__PROBLEM__
In the canning jars thread below, which jar sizes does icewolf want to buy in bulk?

__EXERCISE TEXT__
# Canning jars



## icewolf (Apr 18, 2015)

I am putting in a larger garden this year and need to find a place to buy a bulk amount of wide mouth canning jars. In quart and pint size.


----------



## alterego (Jan 27, 2013)

Look on Craigslist first. Canning jars are expensive. My wife has bought cases from old women. Just make sure there are not chips in the glass at the lid seal.

Wide mouth jars go for 8 to 10 per dozen when on sale. The cheapest we seen last year was 7.99


----------



## Slippy (Nov 14, 2013)

Hey icewolf,
I've heard of a store that has many different things and is popular with many people all over this country. You may have heard of it or have one near you. I think its called Wal-Mart? (Just jacking with you icewolf! :joyous
Ball 12-Count Wide Mouth Quart Jars with Lids and Bands - Walmart.com


----------



## shootbrownelk (Jul 9, 2014)

Garage sales can be your friend. A lot of people get out of canning because of age, and because it's a lot of work. I've found plenty of them over the years. Just like Alterego said, check for chips on the jar rims by running your fingers around the edge, not at warp speed however!

__MATERIAL SHOWN__
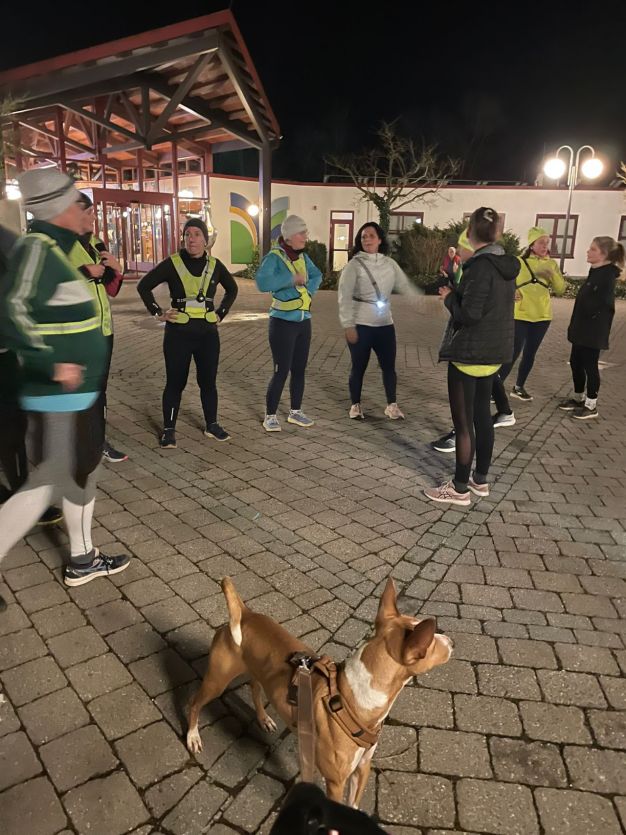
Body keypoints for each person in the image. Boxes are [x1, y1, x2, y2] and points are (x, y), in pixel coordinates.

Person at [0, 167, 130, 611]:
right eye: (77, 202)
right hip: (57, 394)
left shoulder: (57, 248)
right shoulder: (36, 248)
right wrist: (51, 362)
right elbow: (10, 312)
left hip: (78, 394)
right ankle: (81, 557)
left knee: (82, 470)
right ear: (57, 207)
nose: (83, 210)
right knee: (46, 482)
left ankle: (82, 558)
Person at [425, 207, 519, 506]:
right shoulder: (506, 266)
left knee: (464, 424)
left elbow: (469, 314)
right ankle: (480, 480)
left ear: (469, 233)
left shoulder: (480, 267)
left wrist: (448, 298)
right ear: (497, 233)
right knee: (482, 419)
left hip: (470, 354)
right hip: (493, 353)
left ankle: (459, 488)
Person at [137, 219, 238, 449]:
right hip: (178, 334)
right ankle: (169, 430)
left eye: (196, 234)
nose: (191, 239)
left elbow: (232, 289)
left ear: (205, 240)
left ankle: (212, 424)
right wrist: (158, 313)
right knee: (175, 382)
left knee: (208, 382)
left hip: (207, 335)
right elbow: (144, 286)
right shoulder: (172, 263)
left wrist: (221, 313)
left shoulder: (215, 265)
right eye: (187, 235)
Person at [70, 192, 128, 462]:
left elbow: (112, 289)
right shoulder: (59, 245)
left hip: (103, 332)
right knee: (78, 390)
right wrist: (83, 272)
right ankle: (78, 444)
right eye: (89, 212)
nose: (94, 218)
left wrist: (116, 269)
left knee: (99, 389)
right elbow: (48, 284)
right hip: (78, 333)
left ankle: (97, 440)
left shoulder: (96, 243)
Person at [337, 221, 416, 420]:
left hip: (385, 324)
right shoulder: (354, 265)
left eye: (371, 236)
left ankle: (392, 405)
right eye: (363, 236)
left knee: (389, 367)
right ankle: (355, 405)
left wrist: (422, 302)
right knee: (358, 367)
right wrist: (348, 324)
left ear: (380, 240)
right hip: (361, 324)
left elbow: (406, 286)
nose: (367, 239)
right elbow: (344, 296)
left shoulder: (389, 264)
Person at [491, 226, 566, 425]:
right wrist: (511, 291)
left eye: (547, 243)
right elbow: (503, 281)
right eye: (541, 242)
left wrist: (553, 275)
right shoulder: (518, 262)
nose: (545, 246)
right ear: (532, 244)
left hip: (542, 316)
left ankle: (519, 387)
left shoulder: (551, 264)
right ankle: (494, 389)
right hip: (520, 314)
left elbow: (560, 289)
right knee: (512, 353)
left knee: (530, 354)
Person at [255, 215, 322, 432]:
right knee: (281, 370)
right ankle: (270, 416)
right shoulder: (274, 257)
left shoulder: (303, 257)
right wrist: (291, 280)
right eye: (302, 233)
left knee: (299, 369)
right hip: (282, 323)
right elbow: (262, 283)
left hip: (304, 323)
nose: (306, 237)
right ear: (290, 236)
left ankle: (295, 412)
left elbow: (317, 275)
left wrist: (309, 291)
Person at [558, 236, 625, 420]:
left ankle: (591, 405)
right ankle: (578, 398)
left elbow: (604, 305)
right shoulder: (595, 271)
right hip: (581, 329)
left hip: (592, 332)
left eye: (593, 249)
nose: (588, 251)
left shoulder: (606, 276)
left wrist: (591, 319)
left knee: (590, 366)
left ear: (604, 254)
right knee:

__ANSWER SPACE__
Wide mouth jars in quart and pint sizes.